Bronka foi levado para o Hospital Geral
Estadual (HGE), em Salvador. A família, temendo pela vida do rapaz, já
que o crime tinha como autores policiais, chamou Andreia Beatriz Silva
dos Santos e Hamilton Borges, coordenadores da Campanha Reaja.
“Acionamos o governo para que Bronka fosse transferido para outro
hospital, porque não tinha segurança no HGE, não confiávamos na polícia.
Ele foi transferido para o Hospital das Clínicas. Fizemos tudo para que
ele não fosse descoberto, mas o próprio governo o entregou para a
delegada da 10ª, que queria ouvi-lo. Ele, que era a vítima, passou a ser
suspeito virou, na perspectiva do Estado, réu. Sumiram com os
documentos dele do hospital, de sua casa, sequestraram sua a mãe”,
lembra Andreia Beatriz.
Hamilton teve que se esconder da polícia
por exigir do governo que cumprisse a obrigação de investigar o caso.

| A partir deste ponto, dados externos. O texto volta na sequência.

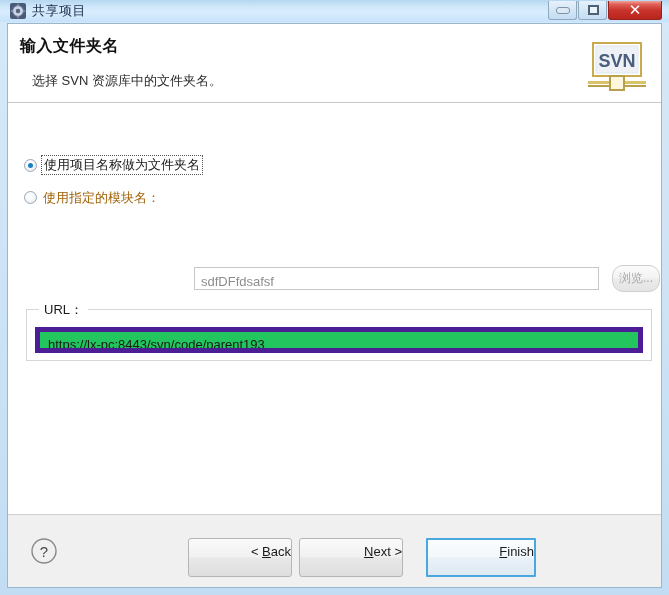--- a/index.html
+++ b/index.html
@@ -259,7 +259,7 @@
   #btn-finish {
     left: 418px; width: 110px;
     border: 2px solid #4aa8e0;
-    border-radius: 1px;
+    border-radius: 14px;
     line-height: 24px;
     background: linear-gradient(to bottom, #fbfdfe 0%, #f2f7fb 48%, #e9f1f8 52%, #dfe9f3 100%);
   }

“Eu tive que ficar um tempo num terreiro, na casa de Oxumaré. Mas em vez
de fugir, porque eu não devo nada, fui a um evento do Ministério
Público, que estava cheio de gente da segurança pública, polícia
militar, civil. Cheguei lá, me identifiquei e disse: ‘Vocês estão me
procurando, tem que ser oficialmente. Eu tô aqui. Porque vocês estão me
procurando? Gerou aquele constrangimento’. Outras três meninas que
faziam o mesmo tipo de trabalho de Blul tiveram as casas invadidas,
vasculhadas. Nossos telefones foram grampeados, várias pessoas nossas
presas e não eram usuários de droga nem nada, mas eles (policiais)
plantavam drogas para criminalizar as pessoas. Tudo isso foi o que gerou
a partir da morte de Blul”, relata.
Andreia Beatriz lembra que a Campanha
Reaja conseguiu, com doações, mudar a família de bairro, já que o
governo não estava garantindo a proteção de Bronka e familiares.

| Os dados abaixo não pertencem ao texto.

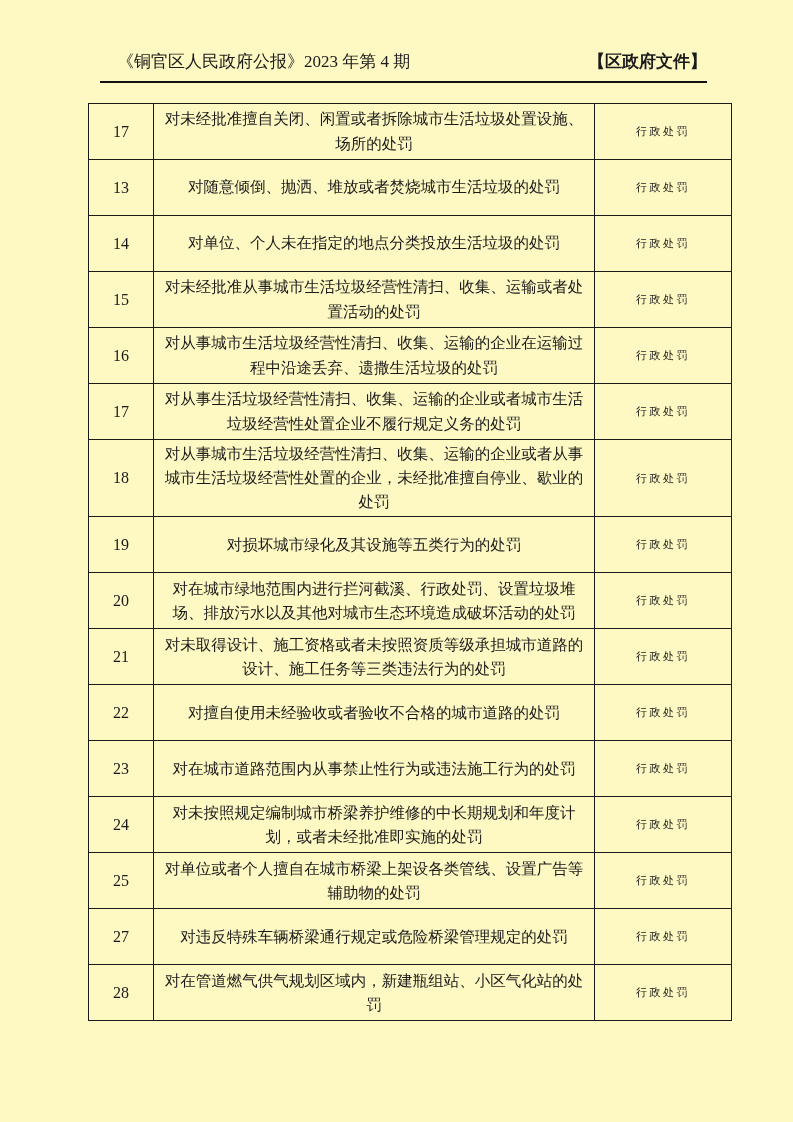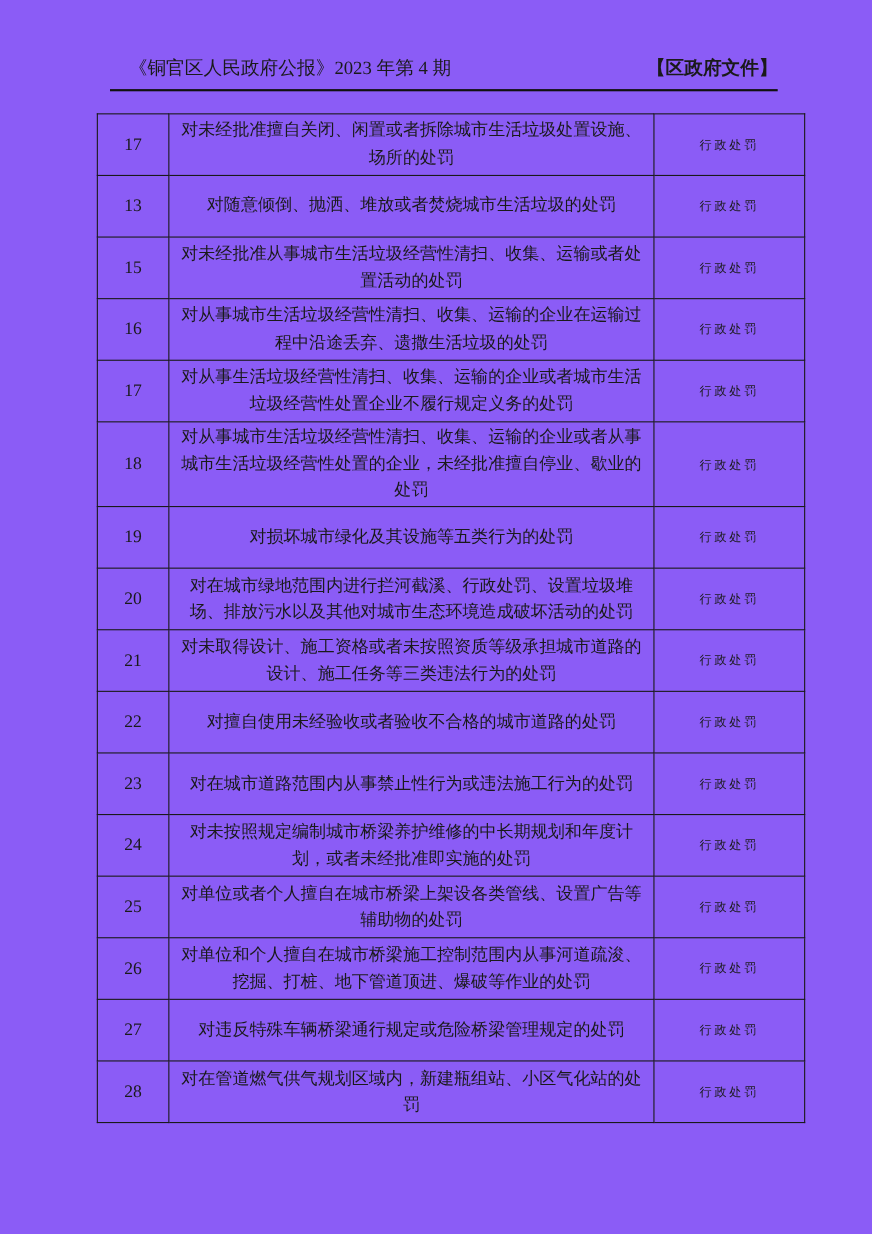--- a/index.html
+++ b/index.html
@@ -11,7 +11,7 @@
     position: relative;
     width: 793px;
     height: 1122px;
-    background: #8b5cf6;
+    background: #fef9c3;
     font-family: "Liberation Serif", "DejaVu Serif", serif;
     color: #1a1a1a;
     overflow: hidden;

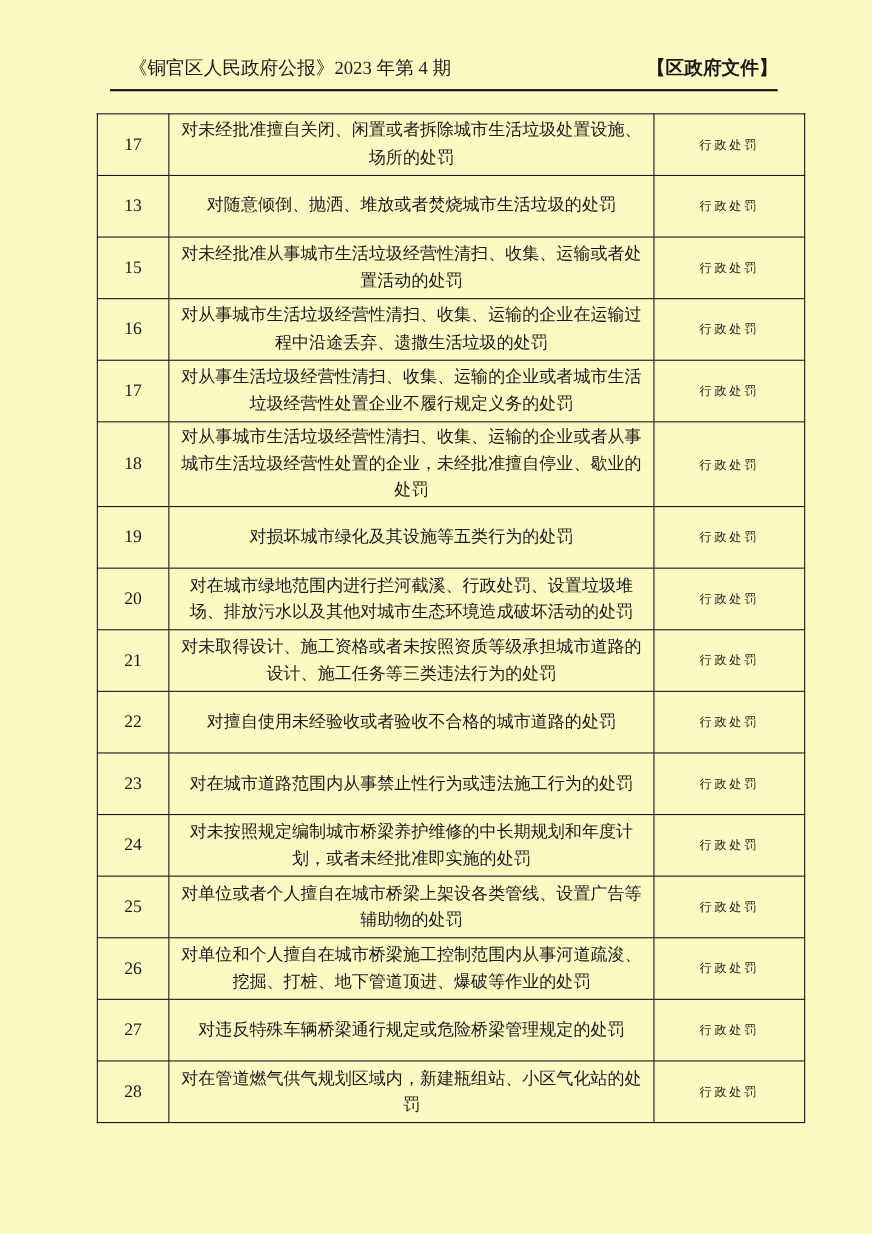--- a/index.html
+++ b/index.html
@@ -102,6 +102,11 @@
     <td class="col-type">行政处罚</td>
   </tr>
 
+  <tr>
+    <td class="col-no">14</td>
+    <td class="col-item">对单位、个人未在指定的地点分类投放生活垃圾的处罚</td>
+    <td class="col-type">行政处罚</td>
+  </tr>
 
   <tr>
     <td class="col-no">15</td>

“O Estado vitima por vários aspectos
quando fere, tenta matar, como quando negligencia, não dá o atendimento
do SUS. Tudo foi feito por nós, porque o governo não fez nada, pelo
contrário. Até a medicação tivemos que providenciar. Montamos uma rede
de cuidados: cuidado físico, de saúde mental da família. Ele ficou quase
um ano sem andar, com projéteis alojados no corpo, na virilha, que
afetou bastante o movimento. Voltou a andar, mas continuou com sequelas
até ser morto.” Seis anos depois da chacina, em 18 de maio de 2013,
Bronka foi executado com um tiro na cabeça disparado no meio da rua, no
bairro onde morava (ele e a família tinham se mudado de Nova Brasília
após a chacina de 2007).
2008 – 22 de janeiro.
Parente de um policial teve a bicicleta roubada. O trapezista Ricardo
Matos dos Santos, 21, jogava futebol com vizinhos em uma quadra no
bairro Boca do Rio, comunidade Bate Facho, por volta das 23h55. Dois
carros pararam em frente ao campo e futebol, homens desceram abrindo
fogo contra todos. “Ricardo foi atingido na perna e caiu. Ainda assim
ficou de pé, levantou os braços e se identificou. Ele ainda disse aos
policiais que não era quem eles procuravam, mas foi colocado no chão e
executado com mais sete tiros”, relata o pai do rapaz, Jorge Lázaro
Nunes dos Santos.
O trapezista Ricardo Matos morava em Belo
Horizonte, trabalhava no Le Cirque e estava fazendo formação para
ingressar no Cirque du Soleil e mudar para a França. Ele tinha ido
passar as férias com a família. Após o crime, os pais e quatro irmãos
mais novos de Ricardo tiveram de deixar a casa própria, onde moravam. Os
parentes chegaram a ser incluídos no Programa de Proteção à Testemunhas
(Provita) por pressão do movimento social, articulado em torno da
Campanha Reaja e do Circo Picolino, mas desligados em novembro do mesmo
ano sob alegação de “reiteradas quebras de normas, incompatíveis com a permanência na proteção”.